[gdal-dev] Simple schema support for GeoJSON
Sean Gillies
sean at mapbox.com
Fri Nov 21 08:25:06 PST 2014
Hi Even, Jukka,
While the OGC service architecture is heavily dependent on schemas, OGR
type schemas are not *generally* useful for GeoJSON. Consider the following
abbreviated feature collection:
"features": [
{"properties": {"a": 0, "b": "lol"}, ...},
{"properties": {"c": "2014-11-21", "d": "wut"}, ...}
]
It has two features and they are distinctly different types. A schema that
says these features have 4 fields would be nonsensical.

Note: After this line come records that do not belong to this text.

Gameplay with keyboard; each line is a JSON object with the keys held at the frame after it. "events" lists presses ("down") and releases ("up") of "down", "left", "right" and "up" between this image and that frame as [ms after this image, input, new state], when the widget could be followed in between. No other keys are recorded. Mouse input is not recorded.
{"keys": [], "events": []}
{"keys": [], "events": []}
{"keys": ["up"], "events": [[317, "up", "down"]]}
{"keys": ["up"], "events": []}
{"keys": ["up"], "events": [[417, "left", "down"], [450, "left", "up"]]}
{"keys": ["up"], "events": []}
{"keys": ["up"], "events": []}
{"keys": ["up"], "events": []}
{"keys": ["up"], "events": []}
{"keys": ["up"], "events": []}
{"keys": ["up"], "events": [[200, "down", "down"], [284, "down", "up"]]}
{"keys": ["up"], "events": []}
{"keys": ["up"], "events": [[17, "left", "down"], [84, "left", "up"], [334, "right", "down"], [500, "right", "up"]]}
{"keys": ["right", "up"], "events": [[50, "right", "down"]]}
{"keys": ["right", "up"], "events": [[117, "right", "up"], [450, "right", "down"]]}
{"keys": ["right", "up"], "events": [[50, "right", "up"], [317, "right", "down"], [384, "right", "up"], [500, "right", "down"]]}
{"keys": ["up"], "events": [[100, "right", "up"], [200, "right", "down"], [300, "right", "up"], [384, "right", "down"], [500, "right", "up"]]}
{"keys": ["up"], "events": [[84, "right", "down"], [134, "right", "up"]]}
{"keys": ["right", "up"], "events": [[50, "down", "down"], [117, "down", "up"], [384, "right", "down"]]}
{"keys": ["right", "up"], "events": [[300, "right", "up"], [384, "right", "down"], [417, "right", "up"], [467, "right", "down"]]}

There are a bunch of different JSON schema approaches and none of them seem
to have any traction. https://github.com/json-schema/json-schema for
example looks to be stalled. I think the lack of traction reflects some
deeper reality: that XML and JSON have very different strengths and use
cases and that attempts to XML-ize JSON by adding schemas will always
eventually run out of steam.
For OGR to write schemas into GeoJSON would be a mistake. They could be
misleading and because there will never (as far as I can tell) be consensus
in the JSON community on the right form of schema, anything OGR implemented
would end up being a "loser".
On Fri, Nov 21, 2014 at 6:28 AM, Even Rouault <even.rouault at spatialys.com>
wrote:
> Jukka,
>
> Data type guessing implemented in the OGR GeoJSON driver is quite natural
> hopefully.
> A whole scan of the GeoJSON file is made and the following rules are
> applied :
> - if an attribute has integer-only content --> Integer
> - if an attribute has an array of integer-only content --> IntegerList
> - if an attribute has integer or floating point content --> Real
> - if an attribute has an array of integer or floating point content -->
> RealList
> - if an attribute has an array of anything else content --> StringList
> - otherwise --> String
>
> With RFC 50 and other pending improvements in the driver:
> - if an attribute has boolean-only content --> Integer(Boolean)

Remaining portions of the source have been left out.